Once again, I find that at the very end of a journey, everything suddenly crashes. It feels like a cycle, an unforgiving reminder of forces that operate beyond my reach, without a warning. Without a set structure, saddled with the uncertainty of the present and paranoia for the future, final year students have to face an unspeakable amount of emotional and mental distress. This is coupled with the acknowledgement of privilege that education itself reflects in a time like this, when so many citizens are dying of hunger, without a home to protect themselves. This sensibility serves to negate individual despair at the cost of a wider, more collective sense of trauma. What do we do at this point in time, to provide ourselves with a sense of optimism? The tide turns each new day, with mounting numbers of infections and deaths. For me, this time, death seems to be everywhere, in the collective consciousness. There is fear and anxiety, and an overwhelming sense of helplessness. With the lockdown extended to stave off a pandemic, this is also a humanitarian crisis. Where can one seek solace?

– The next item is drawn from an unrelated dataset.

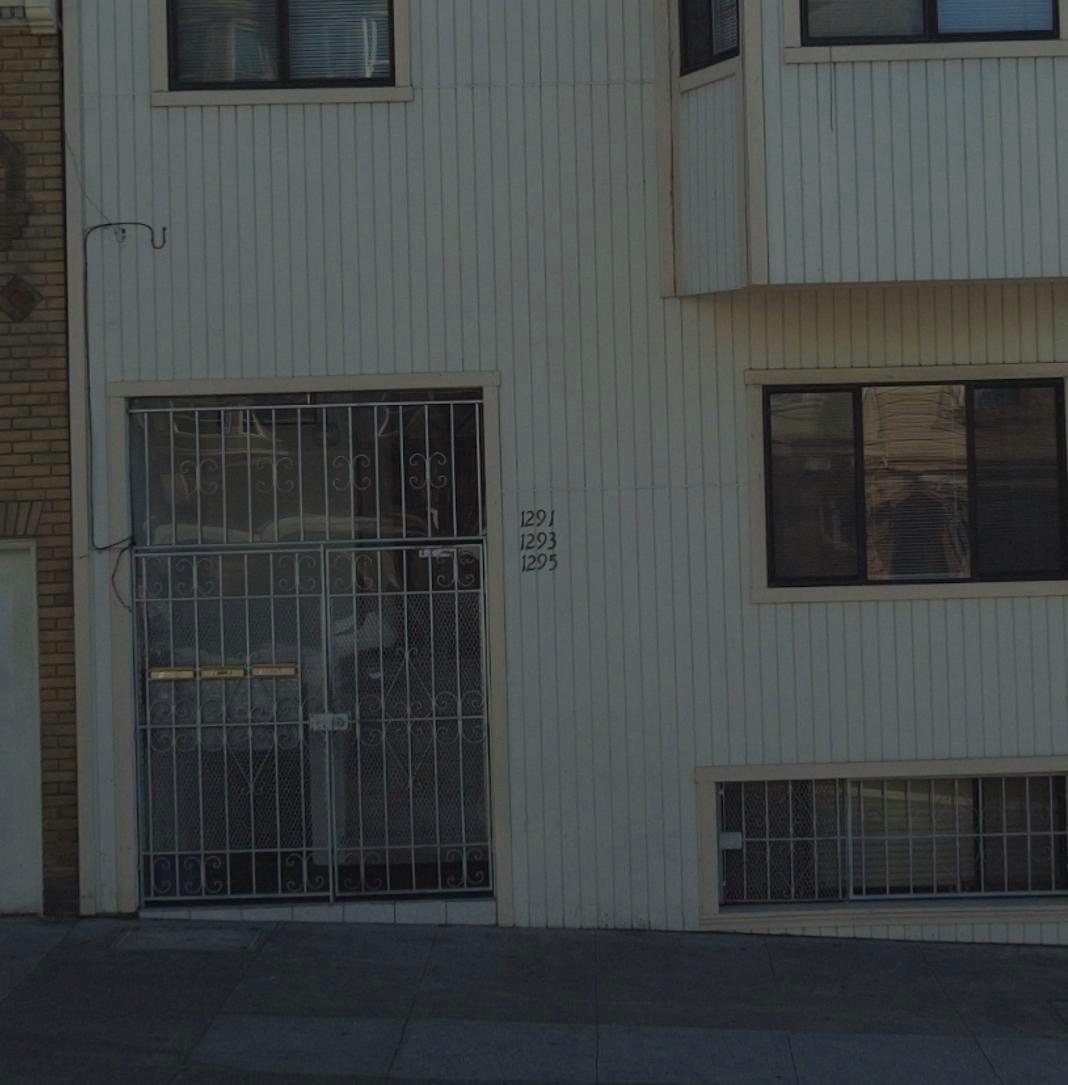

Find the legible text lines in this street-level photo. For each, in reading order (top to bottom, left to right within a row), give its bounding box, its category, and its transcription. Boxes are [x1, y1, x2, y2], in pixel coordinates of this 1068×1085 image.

For me, the answer rests in hope alone. Everyone is trying to survive this in their own way. I see students of my university running a community kitchen to help the daily wage workers of the area. I see a collection drive for our favourite Bhootnath Da, who runs the photocopy shop in our department. I see songs, and artwork, and poetry all over social media, a vibrancy of effort and skill on display. All of this happens alongside the unease and discomfort friends describe, about how being at home feels. Now, more than ever before, I truly see how the university campus is nothing short of a second home for so many students like me, coming from near or far. I see a communion of souls, holding on to each other, reaching out whenever there is distress. It is in this reaching out to another being that I draw hope from, every single day. A hope born out of physical distancing, lived in a shared concern. It is this hope that fuels me to attend online classes where professors candidly speak of debunking insecurities for the greater good. When I speak of hope, I speak for so many of these students like me, bound within the walls of their homes, tired of counting days and trying to distinguish one night from the previous one. Hope is the watchword that seeps through every conversation with friends, along with filtered Instagram stories from last year, on campus, bringing back memories of what time did to us. Hoping is the only way out, a necessary dose of positivity that keeps the tide flowing.

So at home, even when Ma underlines my growing fears in her sudden realisations that my time as a student will be cut short, I hope for the better. By the time I finish lunch, the only time when everyone tries to remain silent, like a collective prayer, I travel through the campus in my dreams. I take a walk through the paved roads that feel more like home now than home itself, hopeful that life will give us another chance to meet on campus after the lockdown ends. That there will be a fitting goodbye to this journey. Even in this uncertainty, I truly believe that there is hope at the end of this dread, so I would rather hold on with sustained breath to recount how we stayed together, physically apart and yet united in hope.

Santanu Das is a final year postgraduation student in the Department of English, Jadavpur University. Forever saving places through capturing them in photographs, he loves everything that echoes poetry and jazz. Scared of unexpected deaths, he is vocal about coming into terms with depression and mental health issues. He aspires to become a teacher and adopt a kid.